◆ **What is being asked**: Select from the records below every line that has the word "down" in it.

◆ **Supplied data**:

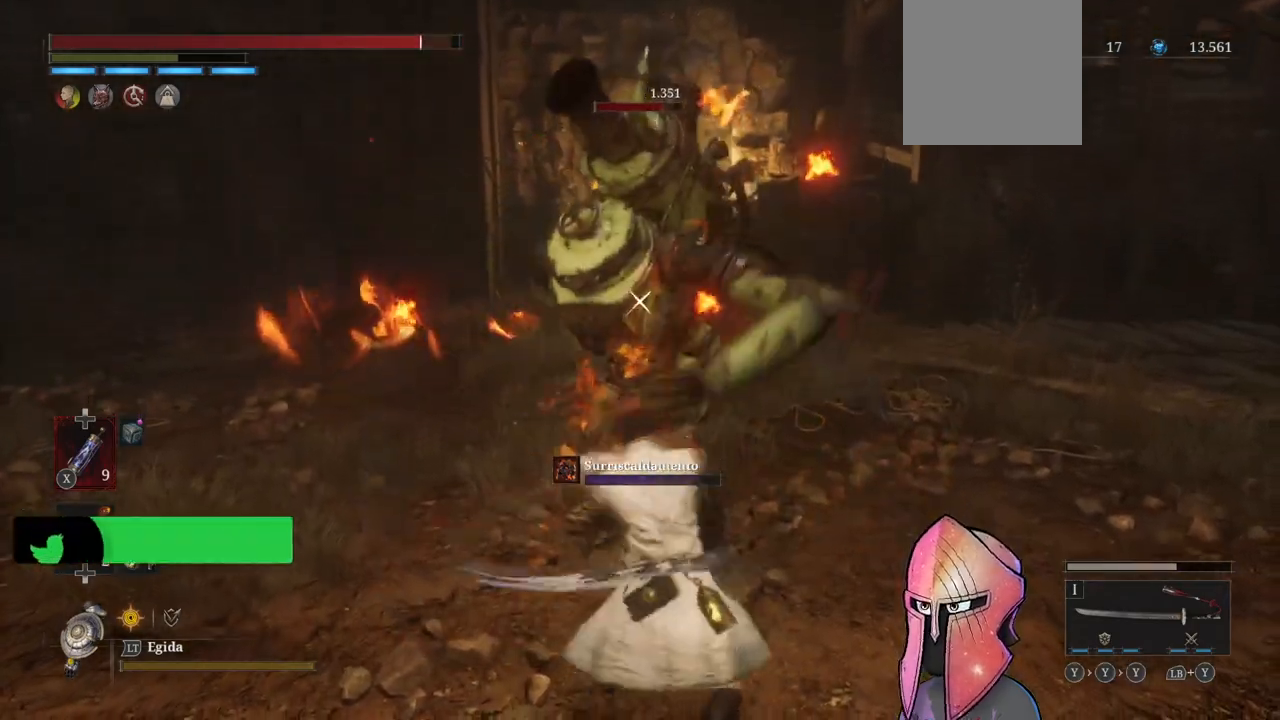
{"buttons": [], "left_stick": "down", "right_stick": "center", "events": [[400, "left_stick", "down"]]}
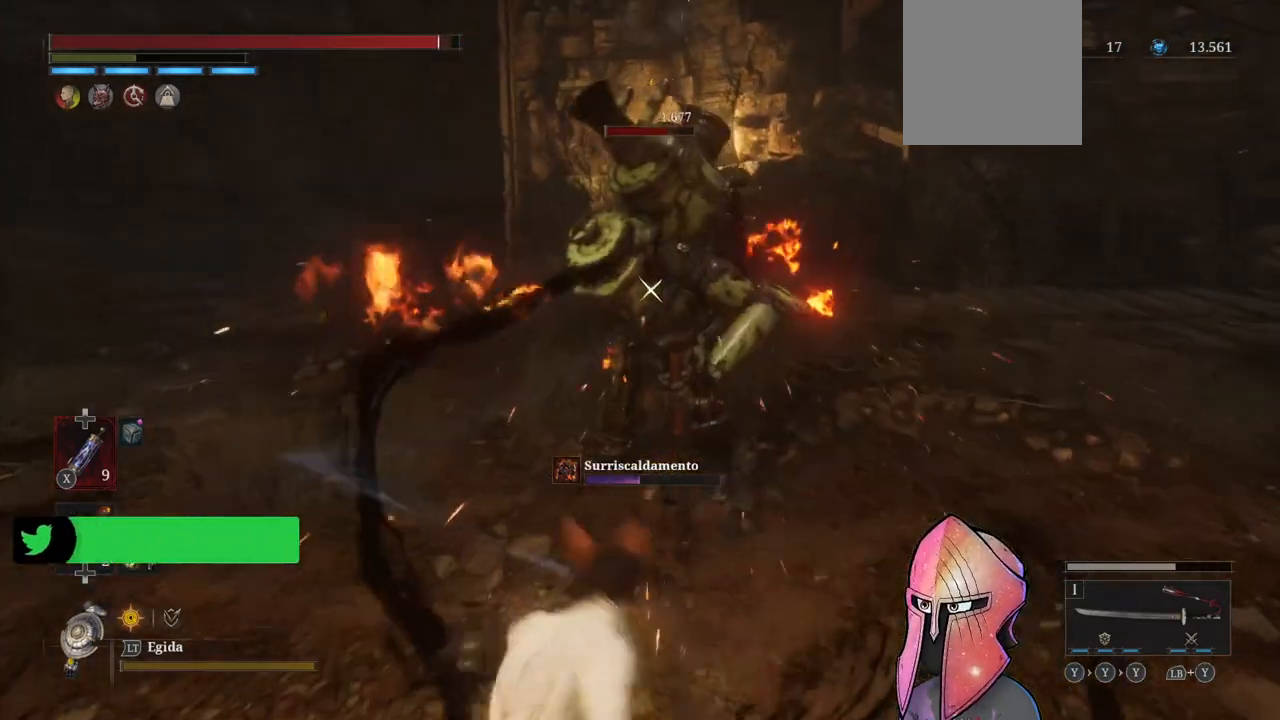
{"buttons": [], "left_stick": "right", "right_stick": "center", "events": [[17, "left_stick", "center"], [450, "left_stick", "down-right"], [500, "left_stick", "right"]]}
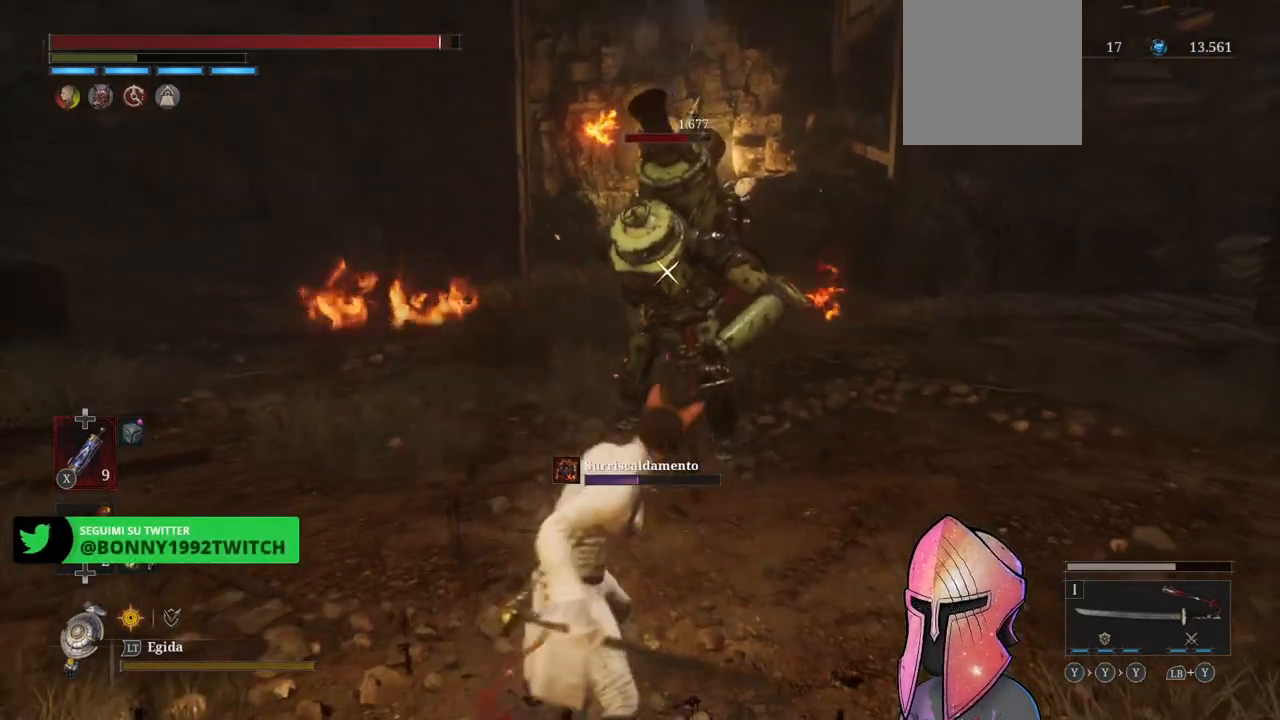
{"buttons": [], "left_stick": "right", "right_stick": "center", "events": []}
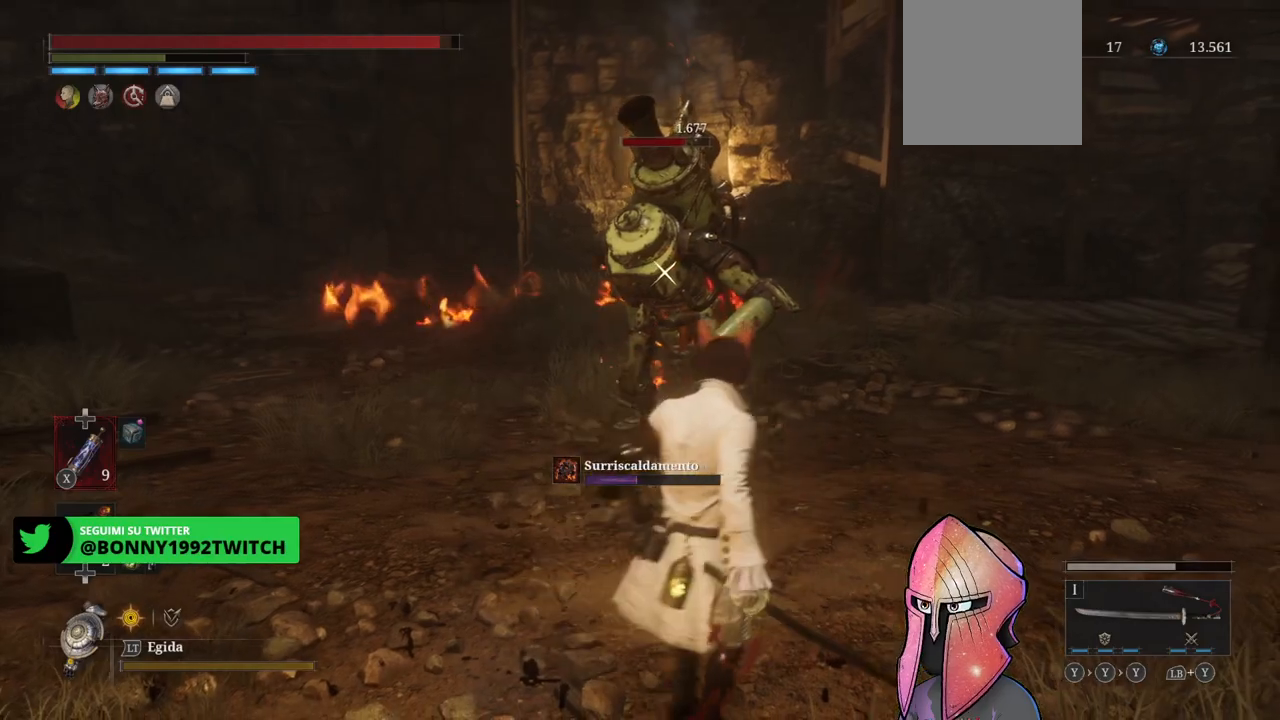
{"buttons": [], "left_stick": "right", "right_stick": "center", "events": [[333, "left_stick", "center"], [467, "left_stick", "right"]]}
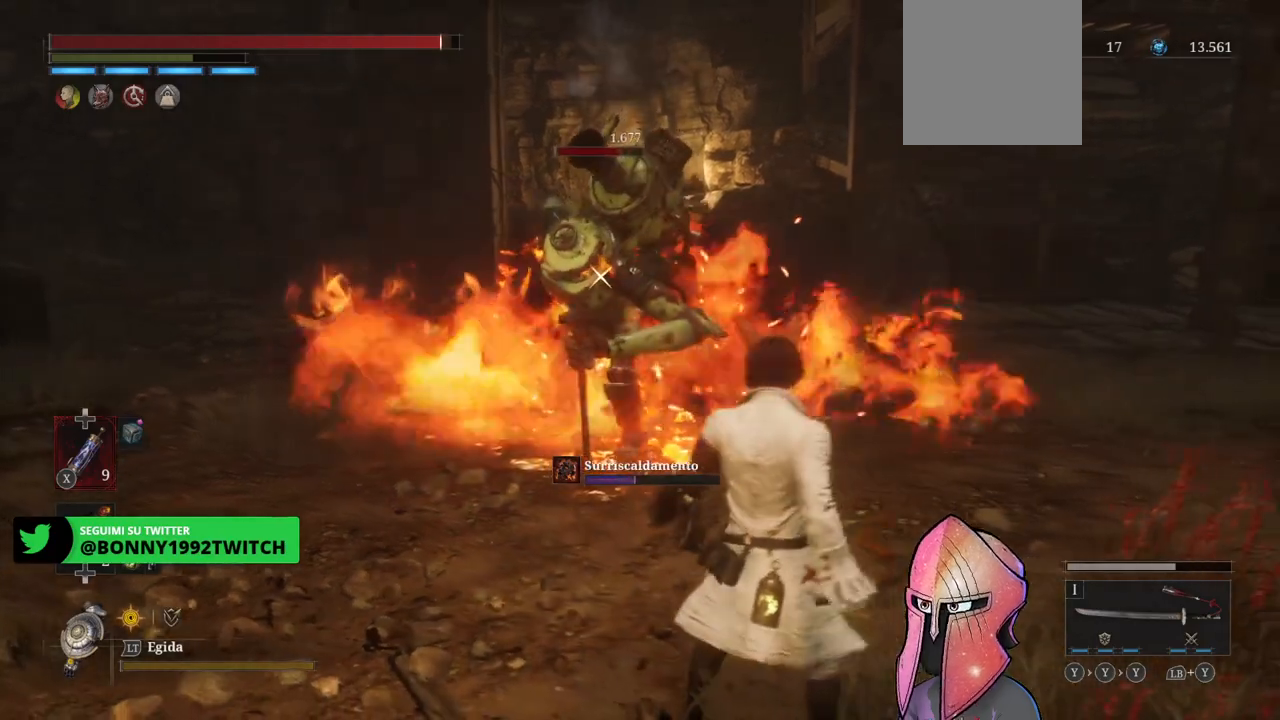
{"buttons": [], "left_stick": "center", "right_stick": "center", "events": [[450, "left_stick", "center"]]}
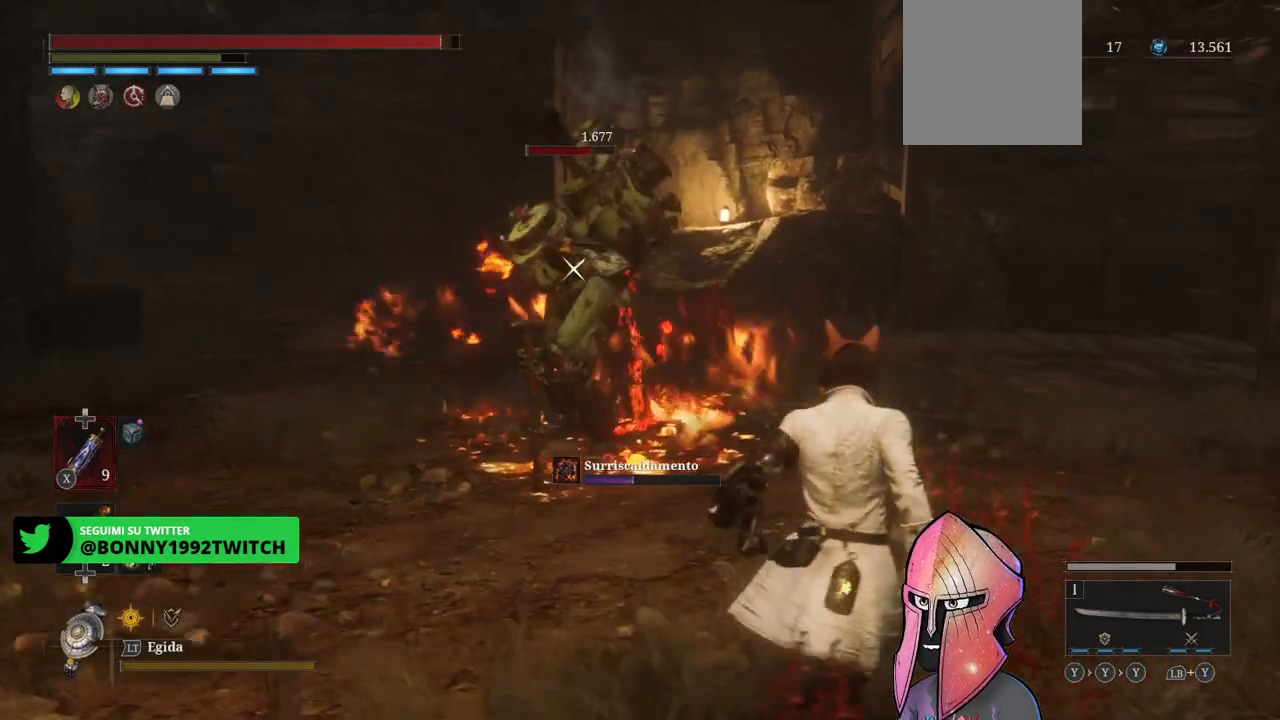
{"buttons": [], "left_stick": "center", "right_stick": "center", "events": [[217, "left_stick", "up-right"], [367, "left_stick", "center"]]}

◆ **Your solution**:
{"buttons": [], "left_stick": "down", "right_stick": "center", "events": [[400, "left_stick", "down"]]}
{"buttons": [], "left_stick": "right", "right_stick": "center", "events": [[17, "left_stick", "center"], [450, "left_stick", "down-right"], [500, "left_stick", "right"]]}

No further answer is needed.